1°) L'affirmation du personnage de Doggett :
John Doggett trouve ses marques ; il prend de l'assurance et se permet des petites piques moqueuses envers sa partenaire. Voilà qui aura de quoi réjouir les nostalgiques de l'humour mulderien, même si l'ex-cop new yorkais est encore loin de sortir des "doggettismes" aussi farfelus que Mulder.
Il faut dire que l'enquête sur laquelle il est sensé travailler n'a rien de solide (!) au départ si ce n'est - justement - une voiture dont l'avant a été littéralement éventré en deux par un "objet" dont la densité est 400 fois supérieure à celle de la carrosserie, des empreintes de chaussures à l'endroit de l'impact et des empreintes digitales sur les restes du pare-brise...
Il faut beaucoup de flegme à Doggett pour ne pas éclater de rire devant la théorie de Scully : un homme mort et enterré le matin même à assouvi sa vengeance sur le conducteur de la voiture accidentée !
Car oui, Robert Patrick donne à son personnage une certaine distinction - Côte Est, Nouvelle Angleterre (Doggett vient de New York) - son visage a un port altier et sa démarche une certaine élégance britannique qui tranche avec le genre guindé et faussement strict - c'est-à-dire sur un mode ordinaire, stéréotypé et non pas cultivé, aristocratique - auquel sont accoutumés les autres agents du FBI. Depuis la disparition de l'Homme aux Mains Manucurées (WMM, well-manicured man) les X-Files avaient un peu cédé à la vulgarité (notamment dans les dialogues de la 7ème saison). Ce retour au langage châtié et aux bonnes manières est aussi le signe que les X-Files ne sont pas perdues...
Enfin, comment ne pas voir un nouveau clin d'œil à Terminator dans l'histoire de cet homme - Ray Pearce - qui perd son humanité et devient une machine...
2°) Qu'est-ce qu'être un homme ?
La tenue des dialogues et la rigueur de l'écriture scénaristique (dues ici à Jeffrey Bell) sont à la hauteur des ambitions de leur auteur. Ray Pearce se déshumanise-t-il parce que son sang se métallise ou parce que son cœur devient de pierre ?
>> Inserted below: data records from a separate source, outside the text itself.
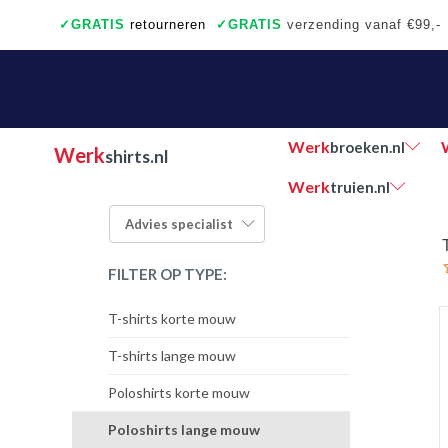
✓
GRATIS
retourneren
✓
GRATIS
verzending vanaf €99,-
✓
Ook een échte winkel
✓
Achteraf betalen
Werk
broeken.nl
Werk
shirts.nl
Werk
truien.nl
Advies
specialist
FILTER OP TYPE:
T-shirts korte mouw
T-shirts lange mouw
Poloshirts korte mouw
Poloshirts lange mouw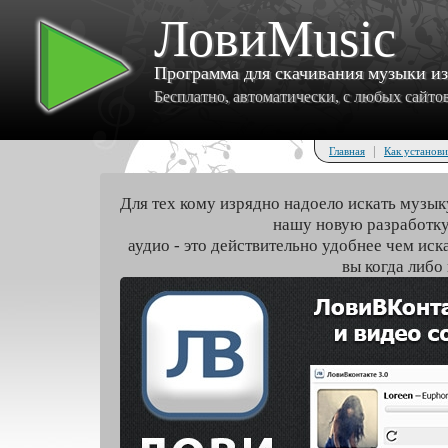
ЛовиMusic
Программа для скачивания музыки и
Бесплатно, автоматически, с любых сайтов 
|
Главная
Как установи
Для тех кому изрядно надоело искать музык
нашу новую разработку
аудио - это действительно удобнее чем иск
вы когда либо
Le malheur qui le frappe - il a été contaminé par inadvertance - est si inacceptable, son sort si insupportable qu'il décide de retourner son infortune contre ceux qu'ils tient pour responsables. Ce sentiment - car Ray est encore humain - de vengeance est certes bien compréhensible mais comme le choix des victimes expiatoires n'est pas judicieux nous assistons à la brutalité sauvage d'un homme que la détresse aveugle.
Ni l'intérêt compatissant d'une assistante sociale (ancienne toxicomane), ni celui aimant de son épouse, Nora, ne parviennent à le faire sortir de son enfermement intellectuel. Ray se mure dans le silence et accomplit sa vengeance en attaquant "arbitrairement" les personnes qui l'ont côtoyé suffisamment près pour l'avoir contaminé. Mais il s'agit d'un accident et non d'une malveillance. Ray est une victime mais pas une cible.
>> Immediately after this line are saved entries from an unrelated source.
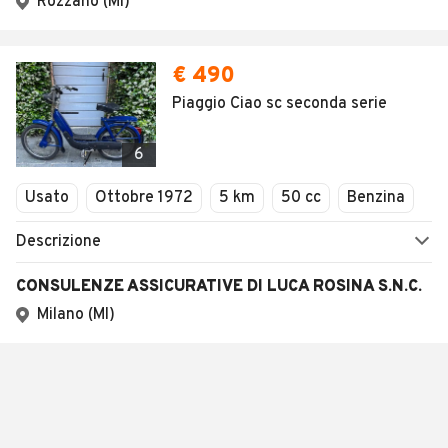
Rozzano (MI)
€ 490
Piaggio Ciao sc seconda serie
6
Usato
Ottobre 1972
5 km
50 cc
Benzina
Descrizione
CONSULENZE ASSICURATIVE DI LUCA ROSINA S.N.C.
Milano (MI)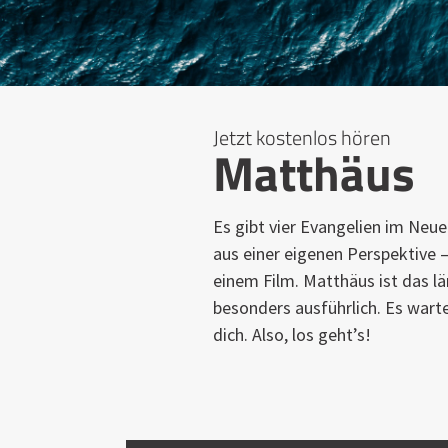
Jetzt kostenlos hören
Matthäus
Es gibt vier Evangelien im Neu
aus einer eigenen Perspektive 
einem Film. Matthäus ist das l
besonders ausführlich. Es wart
dich. Also, los geht’s!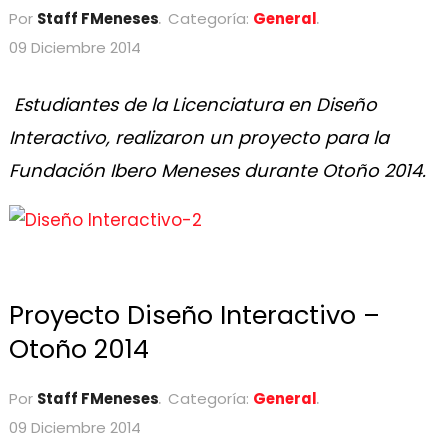
Por
Staff FMeneses
Categoría:
General
09 Diciembre 2014
Estudiantes de la Licenciatura en Diseño
Interactivo, realizaron un proyecto para la
Fundación Ibero Meneses durante Otoño 2014.
Proyecto Diseño Interactivo –
Otoño 2014
Por
Staff FMeneses
Categoría:
General
09 Diciembre 2014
La cruauté du destin est ce qui fait "craquer" Ray. Le choc psychologique est trop dur à encaisser, la violence éclate alors à l'extérieur : il tue des personnes pour expulser son trop plein de colère.
Notons que Ray n'est pas le seul à recourir à la force. Doggett et Scully sortent la "grosse artillerie" pour l'empêcher de nuire. La réponse des forces de l'ordre est donc dans une logique d'escalade, pas d'apaisement. Il faudra attendre l'ultime scène de l'épisode pour qu'un peu de sérénité revienne...
3°) Conclusion :
Le portrait que nous obtenons d'un être humain n'est guère flatteur : il ressemble à l'expression nietzschéenne "humain trop humain". Car c'est bel et bien dans l'excès que l'homme est le plus humain ; dans la douleur ou la joie intense, dans la cruauté ou l'amour, plus que dans la politesse ou l'élégance. Jeffrey Bell postule que l'homme est homme par ses sentiments et ses sensations plus que par ses réalisations et ses perceptions intellectuelles.
C'est faire peu de cas de la culture, qui rapproche les peuples plus que les préjugés (fondés sur des impressions), mais c'est aussi un constat très lucide. Ce qui sauve Ray - au sens quasi religieux du terme - c'est la sollicitude de l'assistance sociale et l'étincelle d'amour que sa femme a su maintenir en lui lors de leur ultime rencontre. Deux femmes ont su lui parler, et c'est cette parole qui a réussi à franchir le barrage de haine dont il avait entouré son esprit. Son suicide est un acte d'amour et une demande de pardon.
Finalement, qu'est-ce qu'être humain sinon éprouver des sentiments, ressentir des choses ET savoir en parler ? C'est ce à quoi Jeffrey Bell a parfaitement réussi dans cet épisode.